Now, as the country is starting to get back to normal again, so too are our theatres. At over 200 years old, Brighton’s Theatre Royal is one of England’s oldest theatres and one of the few that still use the traditional hemp ropes to manually pull scenery, curtains and lighting rigs up and down above the stage.
I spent a day with the theatre from when they first opened to after the last member of the audience had left and it was quite an eye-opener for me. I have taken production images of many shows over the years but I never sat and thought about just how much work goes into putting on a show each day. I never thought about the washing machines and dryers constantly on the go, cleaning and turning around the costumes ready for the next performance. Or how the touring crew and the resident crew would meet for the first time and have to seamlessly work together to build the set (which doesn’t always fit every stage) in a short amount of time ready for the first performance.
The day I spent at The Theatre Royal Brighton was the first day that Footloose was at the Theatre Royal Brighton. It was also the day the set arrived, which meant it was a very busy day. The lorries arrived at 8AM and curtain-up was at 7:45PM. The equipment had to be brought in and unloaded from three lorries, the set had to be built, lighting had to be set up according to the plans, wardrobe space created and organised, all whilst the general running of the theatre continued with cleaning, ticket sales, office duties and general maintenance of the building.
It is not surprising that, despite the crew working non-stop, everything was only readied moments before the curtain went up.

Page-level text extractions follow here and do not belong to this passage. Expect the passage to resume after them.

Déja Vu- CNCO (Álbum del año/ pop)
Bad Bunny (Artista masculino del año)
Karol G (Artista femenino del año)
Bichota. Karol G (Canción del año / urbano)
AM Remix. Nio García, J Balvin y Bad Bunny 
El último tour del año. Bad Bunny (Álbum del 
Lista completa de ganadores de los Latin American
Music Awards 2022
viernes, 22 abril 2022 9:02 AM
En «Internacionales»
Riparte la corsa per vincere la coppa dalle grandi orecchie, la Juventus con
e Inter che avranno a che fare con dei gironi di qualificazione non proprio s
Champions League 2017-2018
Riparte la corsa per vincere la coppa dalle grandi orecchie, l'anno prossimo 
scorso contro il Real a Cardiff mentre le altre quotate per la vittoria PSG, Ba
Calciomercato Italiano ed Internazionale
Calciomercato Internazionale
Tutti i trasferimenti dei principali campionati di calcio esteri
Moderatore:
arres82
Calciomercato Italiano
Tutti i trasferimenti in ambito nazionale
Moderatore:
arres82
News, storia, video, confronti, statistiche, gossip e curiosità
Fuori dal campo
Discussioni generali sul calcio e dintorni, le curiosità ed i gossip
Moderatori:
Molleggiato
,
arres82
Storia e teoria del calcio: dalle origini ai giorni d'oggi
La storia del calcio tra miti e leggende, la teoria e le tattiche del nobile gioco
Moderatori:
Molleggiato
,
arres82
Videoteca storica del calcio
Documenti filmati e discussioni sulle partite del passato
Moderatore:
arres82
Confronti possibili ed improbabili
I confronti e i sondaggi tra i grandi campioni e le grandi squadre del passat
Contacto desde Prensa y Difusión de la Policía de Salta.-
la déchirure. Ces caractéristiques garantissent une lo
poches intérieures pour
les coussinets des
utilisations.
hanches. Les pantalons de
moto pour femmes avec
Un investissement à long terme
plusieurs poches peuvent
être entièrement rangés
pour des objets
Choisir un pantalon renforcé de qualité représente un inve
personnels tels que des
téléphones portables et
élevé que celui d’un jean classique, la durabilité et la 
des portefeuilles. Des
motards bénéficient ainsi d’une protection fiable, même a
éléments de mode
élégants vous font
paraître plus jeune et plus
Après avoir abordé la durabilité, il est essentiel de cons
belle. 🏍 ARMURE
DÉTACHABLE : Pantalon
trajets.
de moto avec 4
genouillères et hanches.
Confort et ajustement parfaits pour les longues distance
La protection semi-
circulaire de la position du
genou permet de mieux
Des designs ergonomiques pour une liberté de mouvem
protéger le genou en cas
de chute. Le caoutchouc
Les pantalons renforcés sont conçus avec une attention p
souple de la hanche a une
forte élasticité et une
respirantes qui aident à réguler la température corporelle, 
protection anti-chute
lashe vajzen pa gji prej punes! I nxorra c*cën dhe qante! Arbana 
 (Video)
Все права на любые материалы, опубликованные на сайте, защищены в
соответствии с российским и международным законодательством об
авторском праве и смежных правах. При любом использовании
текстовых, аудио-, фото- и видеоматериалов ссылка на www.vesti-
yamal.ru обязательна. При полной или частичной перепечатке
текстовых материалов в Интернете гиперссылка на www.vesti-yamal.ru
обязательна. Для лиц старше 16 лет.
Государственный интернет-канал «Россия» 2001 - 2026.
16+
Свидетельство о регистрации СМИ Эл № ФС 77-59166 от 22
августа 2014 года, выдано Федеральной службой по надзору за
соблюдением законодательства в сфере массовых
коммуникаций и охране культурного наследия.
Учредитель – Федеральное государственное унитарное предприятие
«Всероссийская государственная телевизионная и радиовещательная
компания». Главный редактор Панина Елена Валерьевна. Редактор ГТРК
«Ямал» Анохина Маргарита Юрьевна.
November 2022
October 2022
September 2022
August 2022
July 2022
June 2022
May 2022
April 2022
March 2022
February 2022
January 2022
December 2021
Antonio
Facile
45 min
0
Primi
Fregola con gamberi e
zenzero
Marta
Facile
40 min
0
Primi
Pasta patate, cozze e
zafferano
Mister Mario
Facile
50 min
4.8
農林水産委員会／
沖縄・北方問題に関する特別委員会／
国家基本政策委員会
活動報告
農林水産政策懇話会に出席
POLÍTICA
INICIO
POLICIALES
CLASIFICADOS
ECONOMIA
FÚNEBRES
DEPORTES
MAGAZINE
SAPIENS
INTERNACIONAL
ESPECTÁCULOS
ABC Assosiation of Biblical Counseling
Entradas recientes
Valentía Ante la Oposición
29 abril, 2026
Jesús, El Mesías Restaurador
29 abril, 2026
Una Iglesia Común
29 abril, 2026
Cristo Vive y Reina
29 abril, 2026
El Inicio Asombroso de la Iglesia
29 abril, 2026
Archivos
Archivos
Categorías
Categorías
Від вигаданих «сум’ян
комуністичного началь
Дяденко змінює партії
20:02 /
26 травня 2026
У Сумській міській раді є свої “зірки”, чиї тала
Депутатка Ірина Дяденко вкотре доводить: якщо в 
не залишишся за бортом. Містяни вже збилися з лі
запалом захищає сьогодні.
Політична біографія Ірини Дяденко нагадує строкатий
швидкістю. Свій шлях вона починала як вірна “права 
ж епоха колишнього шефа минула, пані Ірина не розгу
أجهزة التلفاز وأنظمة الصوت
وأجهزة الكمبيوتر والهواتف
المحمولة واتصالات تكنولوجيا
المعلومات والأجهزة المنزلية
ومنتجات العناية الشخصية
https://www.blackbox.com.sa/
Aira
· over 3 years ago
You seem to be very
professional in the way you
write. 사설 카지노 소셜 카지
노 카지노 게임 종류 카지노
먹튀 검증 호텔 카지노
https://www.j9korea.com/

Before the performance, the actors relaxed, chatted in the dressing rooms doing their hair and make-up like they were one big family. Being backstage during a performance is incredibly special: seeing the eye contact and silent communication that went on between those on stage and those waiting in the wings; actors laughing off mistakes that the audience would never know about and then the celebration afterwards when the curtain finally went down to a standing ovation.
Shooting the images for this picture story was easy compared to the editing. How to edit so many images taken over 16 hours at the theatre down to just a handful was the hardest part as some of my favourites had to be culled in order to tell the story of the whole day.
The time, effort and devotion from every member of the cast, crew and member of theatre staff was impressive. Despite the obvious stresses that came from working to such a tight deadline, which might have sent any normal person over the edge, there was no shouting or swearing. It was still an incredibly friendly and welcoming atmosphere and it’s no wonder that people fall in love with being part of such a fascinating part of English heritage.
I for one and so pleased to see that our theatres are back up and running again. Go support them.